Question: R, L and C represent the physical quantities resistance, inductance and capacitance respectively. Wh...

Question

R, L and C represent the physical quantities resistance, inductance and capacitance respectively. Which one of the following combinations has a dimension of frequency?
(A) $\dfrac{1}{{RC}}$
(B) $\dfrac{R}{L}$
(C) $\dfrac{1}{{LC}}$
(D) $\dfrac{C}{L}$

Answer 1

Solution

According to the principle of homogeneity of equations, in an equation of physical quantities the dimensional formula of the expressions on both the sides of the expressions must be the same. Go through each option and check which one obeys the principle of homogeneity.

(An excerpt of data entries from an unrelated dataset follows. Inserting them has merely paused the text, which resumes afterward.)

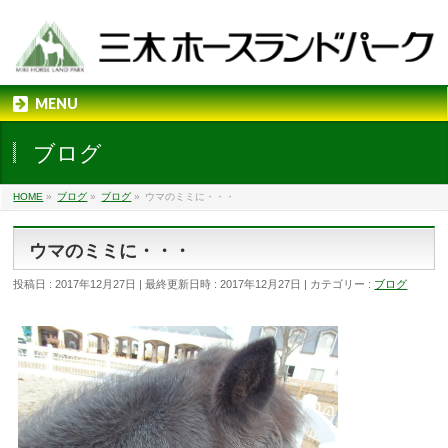
MENU
ブログ
HOME
»
ブログ
»
ブログ
»
ウマのミミに・・・
ウマのミミに・・・
投稿日 : 2017年12月27日
最終更新日時 : 2017年12月27日
カテゴリー :
ブログ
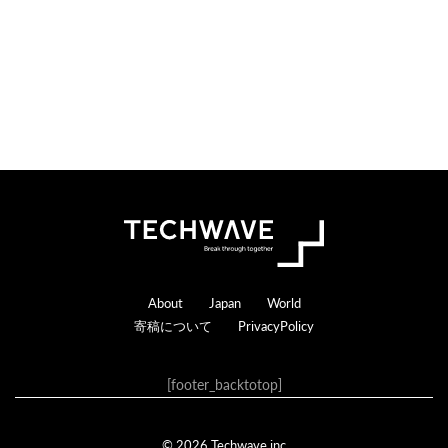
Footer
About
Japan
World
寄稿について
PrivacyPolicy
[footer_backtotop]
© 2026 Techwave.inc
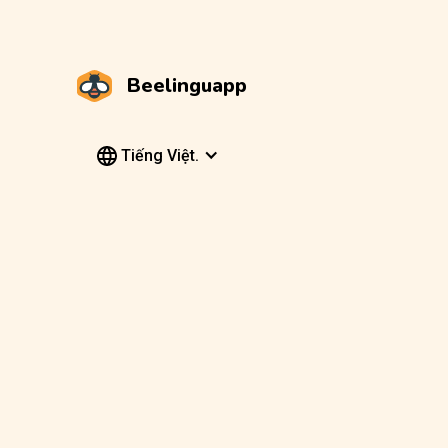
Beelinguapp
Tiếng Việt.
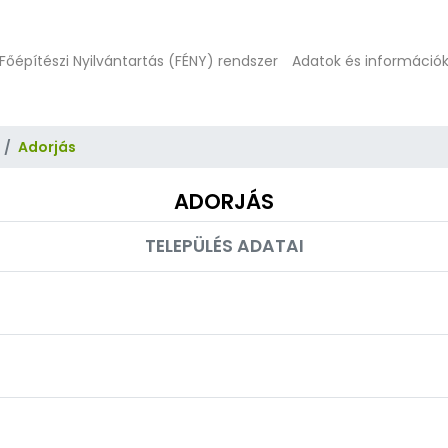
Főépítészi Nyilvántartás (FÉNY) rendszer
Adatok és információ
Adorjás
ADORJÁS
TELEPÜLÉS ADATAI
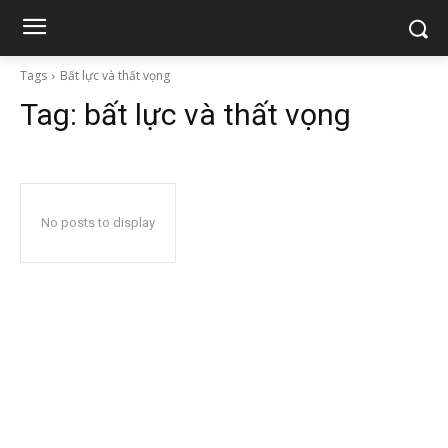
Tags
Bất lực và thất vọng
Tag:
bất lực và thất vọng
No posts to display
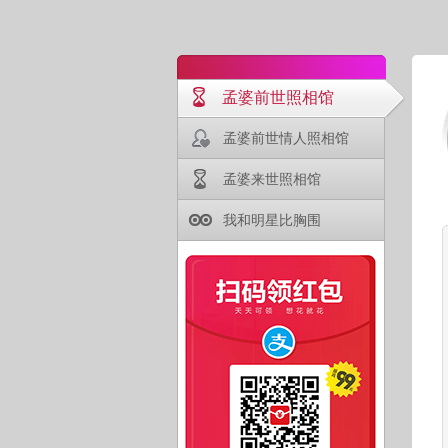
孟婆前世照相馆
孟婆前世情人照相馆
孟婆来世照相馆
我和明星比胸围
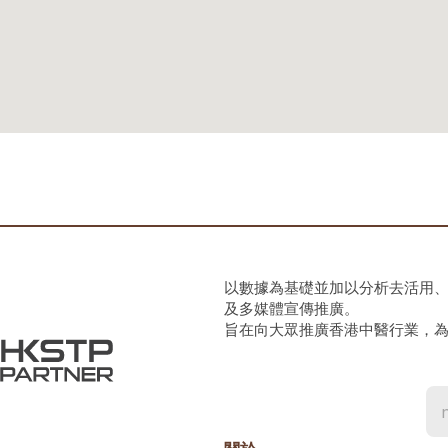
以數據為基礎並加以分析去活用
及多媒體宣傳推廣。
旨在向大眾推廣香港中醫行業，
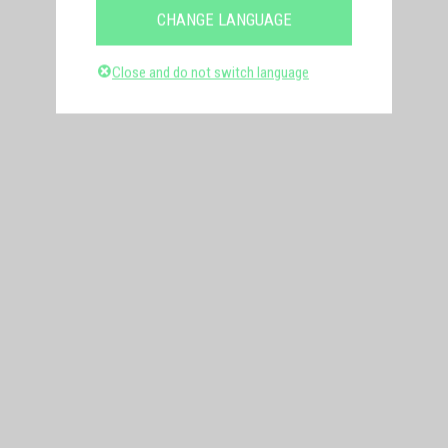
CHANGE LANGUAGE
Close and do not switch language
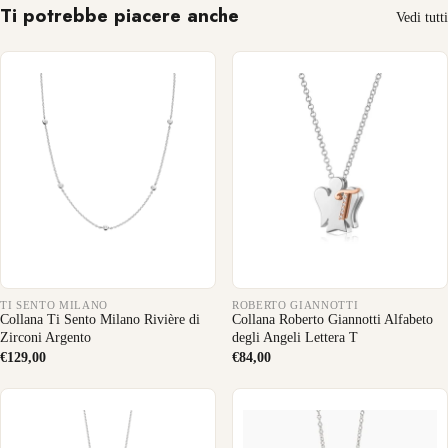
Ti potrebbe piacere anche
Vedi tutti
TI SENTO MILANO
ROBERTO GIANNOTTI
Collana Ti Sento Milano Rivière di
Collana Roberto Giannotti Alfabeto
Zirconi Argento
degli Angeli Lettera T
€129,00
€84,00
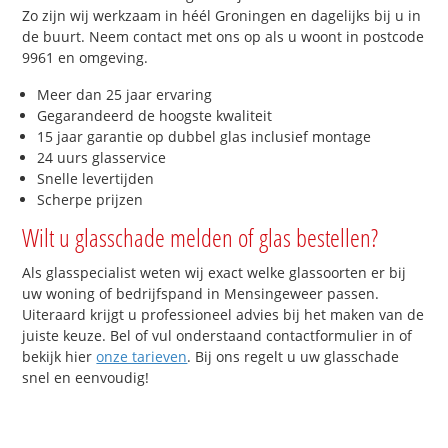
Zo zijn wij werkzaam in héél Groningen en dagelijks bij u in
de buurt. Neem contact met ons op als u woont in postcode
9961 en omgeving.
Meer dan 25 jaar ervaring
Gegarandeerd de hoogste kwaliteit
15 jaar garantie op dubbel glas inclusief montage
24 uurs glasservice
Snelle levertijden
Scherpe prijzen
Wilt u glasschade melden of glas bestellen?
Als glasspecialist weten wij exact welke glassoorten er bij
uw woning of bedrijfspand in Mensingeweer passen.
Uiteraard krijgt u professioneel advies bij het maken van de
juiste keuze. Bel of vul onderstaand contactformulier in of
bekijk hier
onze tarieven
. Bij ons regelt u uw glasschade
snel en eenvoudig!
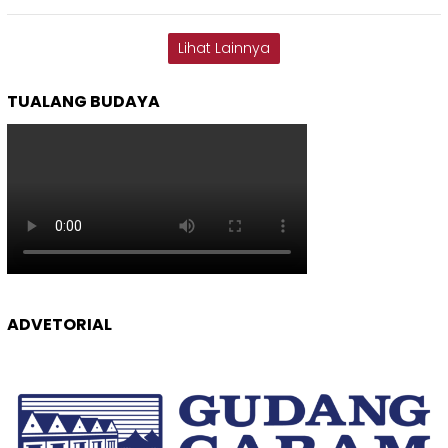
Lihat Lainnya
TUALANG BUDAYA
ADVETORIAL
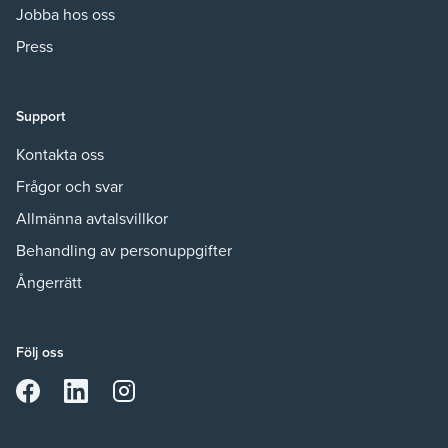
Jobba hos oss
Press
Support
Kontakta oss
Frågor och svar
Allmänna avtalsvillkor
Behandling av personuppgifter
Ångerrätt
Följ oss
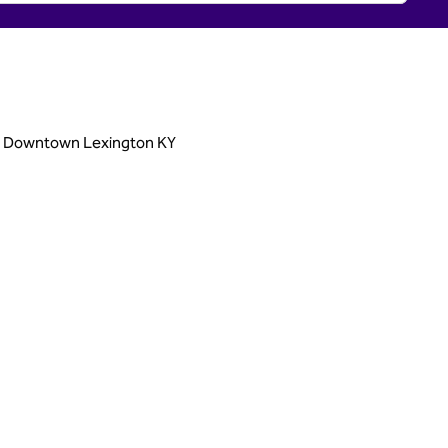
 și Downtown Lexington KY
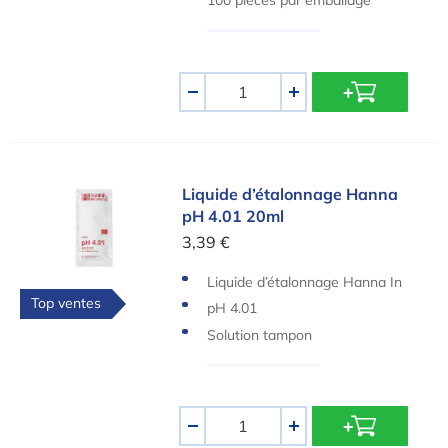
100 pièces par emballage
Quantité
-
+
Liquide d’étalonnage Hanna pH 4.01 20ml
Liquide d’étalonnage Hanna
pH 4.01 20ml
3,39 €
Liquide d’étalonnage Hanna In
Top ventes
struments
pH 4.01
Solution tampon
Quantité
-
+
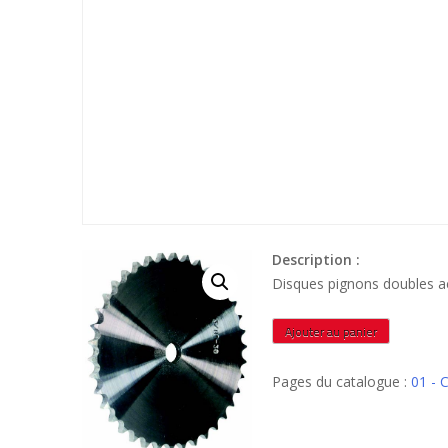
Description :
Disques pignons doubles 
quantité
Ajouter au panier
de
DCR08B221A
Pages du catalogue :
01 - 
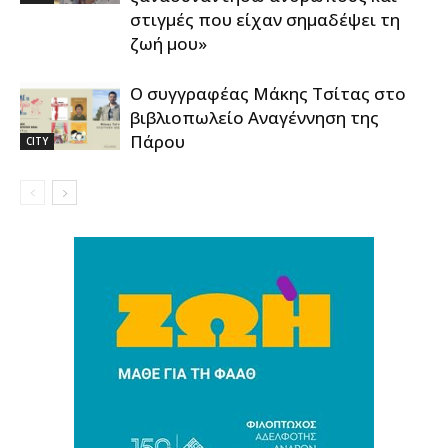
στιγμές που είχαν σημαδέψει τη
ζωή μου»
Ο συγγραφέας Μάκης Τσίτας στο
βιβλιοπωλείο Αναγέννηση της
Πάρου
CITY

Complete step by step solution:
According to the principle of homogeneity, in the equations of physical quantities, the dimensional formula of the expression on both the sides of the expressions must be the same.
For example, $speed = \dfrac{{distance}}{{Time}}$
According to question,
There are three physical quantities to represent: resistance, inductance and capacitance.
Resistance(R)- The unit of resistance is volt/Amp.
Capacitance(C)- the unit of capacitance is Amp.sec/Volt
Inductance(L)- The unit of inductance is Volt.Sec/Volt
Now when we calculate , $\dfrac{L}{R}$ = sec
When we calculate, $\dfrac{R}{C}$ =sec
Firstly we can write the dimensions of these three physical quantities.
Firstly, we calculate the dimension of resistance[R]
$R = \dfrac{{PotentialDiff}}{{Current}} = \dfrac{{M{L^2}{T^{ - 3}}{A^{ - 1}}}}{{{A^2}}} = M{L^2}{T^{ - 3}}{A^{ - 2}}$
Now, we calculate the dimension of capacitance[C]
$C = \dfrac{Q}{{PotentialDiff}} = \dfrac{{AT}}{{M{L^2}{T^{ - 3}}{A^{ - 1}}}} = {M^{ - 1}}{L^{ - 2}}{T^4}{A^2}$
Now, we calculate the dimension of inductance[L]=
$L = \dfrac{\phi }{{Current}} = \dfrac{{M{L^2}{T^{ - 2}}{A^{ - 1}}}}{A} = M{L^2}{T^{ - 2}}{A^{ - 2}}$
Now let us check with options, whether they obey principle of homogeneity
OPTION(A) = $\dfrac{1}{{RC}} = \dfrac{1}{{M{L^2}{T^{ - 3}}{A^{ - 2}} \times {M^{ - 1}}{L^{ - 2}}{T^4}{A^2}}} = \dfrac{1}{{{T^1}}} = {s^{ - 1}} = f$
Option (A) doesn’t satisfy the conditions.
OPTION(B) $\dfrac{R}{L} = \dfrac{{M{L^2}{T^{ - 3}}{A^{ - 2}}}}{{M{L^2}{T^{ - 2}}{A^{ - 2}}}} = \dfrac{1}{{{T^1}}} = {s^{ - 1}} = f$
Option (B) satisfies the conditions for frequency.
OPTION(C) $\dfrac{1}{{LC}} = \dfrac{1}{{M{L^2}{T^{ - 2}}{A^{ - 2}} \times {M^{ - 1}}{L^{ - 2}}{T^4}{A^2}}} = \dfrac{1}{{{T^2}}} = {s^{ - 2}} \ne f$
Option (C) doesn’t satisfy the conditions.
OPTION(D) $\dfrac{C}{L} = \dfrac{{{M^{ - 1}}{L^{ - 2}}{T^4}{A^2}}}{{M{L^2}{T^{ - 2}}{A^{ - 2}}}} = {M^{^{ - 2}}}{L^{ - 4}}{T^6}{A^{ - 4}} \ne f$
Option (D) doesn’t satisfy the conditions.

Hence, option (B) is correct because they have the dimension of frequency but option A,C,D is not correct because they do not have dimension of frequency.

Note: In these questions, we can use symbols instead of the names of the base quantities and they are represented in square brackets [M] denotes the mass, [L] denotes the length, [K] denotes the temperature, [T] denotes the time and [A] for current etc.